(Work to be completed)
Reproduce the whole listing exactly, omitting any picture it holds.

(Data provided)
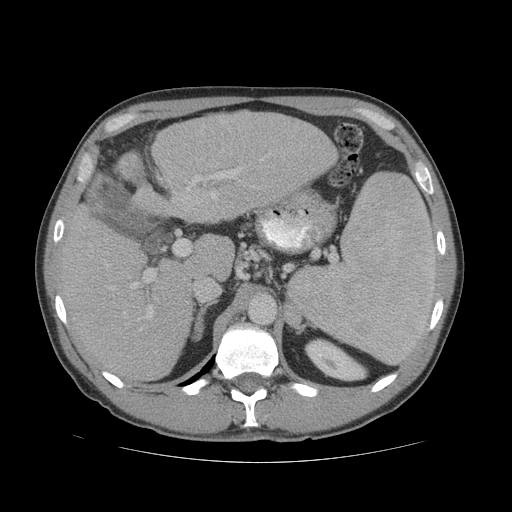
Contrast-enhanced abdominal CT (liver protocol), one axial slice; position 39 of 81 along the scan axis; reconstruction kernel STANDARD; soft-tissue window (W 400 / L 40 HU); 512 × 512 image matrix, field of view 400 × 400 mm. Case-level facts recorded for this patient, not image findings: diagnosis: hepatocellular carcinoma (patient treated with transarterial chemoembolisation; whether this scan precedes or follows treatment is not stated here); TNM stage (as recorded): Stage-IVB; Child-Pugh class: B; tumour differentiation: well differentiated; tumour nodularity: multinodular.
Annotated regions visible in this slice (semi-automatically segmented with operator editing):
- liver parenchyma outside the tumour (the mass and vessels are separate outlines, so this box may not span the whole liver): bounding box [x1, y1, x2, y2] px = [54, 110, 338, 382]
- portal vein: [106, 152, 271, 318]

(Solution to the problem)
Contrast-enhanced abdominal CT (liver protocol), one axial slice; position 39 of 81 along the scan axis; reconstruction kernel STANDARD; soft-tissue window (W 400 / L 40 HU); 512 × 512 image matrix, field of view 400 × 400 mm. Case-level facts recorded for this patient, not image findings: diagnosis: hepatocellular carcinoma (patient treated with transarterial chemoembolisation; whether this scan precedes or follows treatment is not stated here); TNM stage (as recorded): Stage-IVB; Child-Pugh class: B; tumour differentiation: well differentiated; tumour nodularity: multinodular.
Annotated regions visible in this slice (semi-automatically segmented with operator editing):
- liver parenchyma outside the tumour (the mass and vessels are separate outlines, so this box may not span the whole liver): bounding box [x1, y1, x2, y2] px = [54, 110, 338, 382]
- portal vein: [106, 152, 271, 318]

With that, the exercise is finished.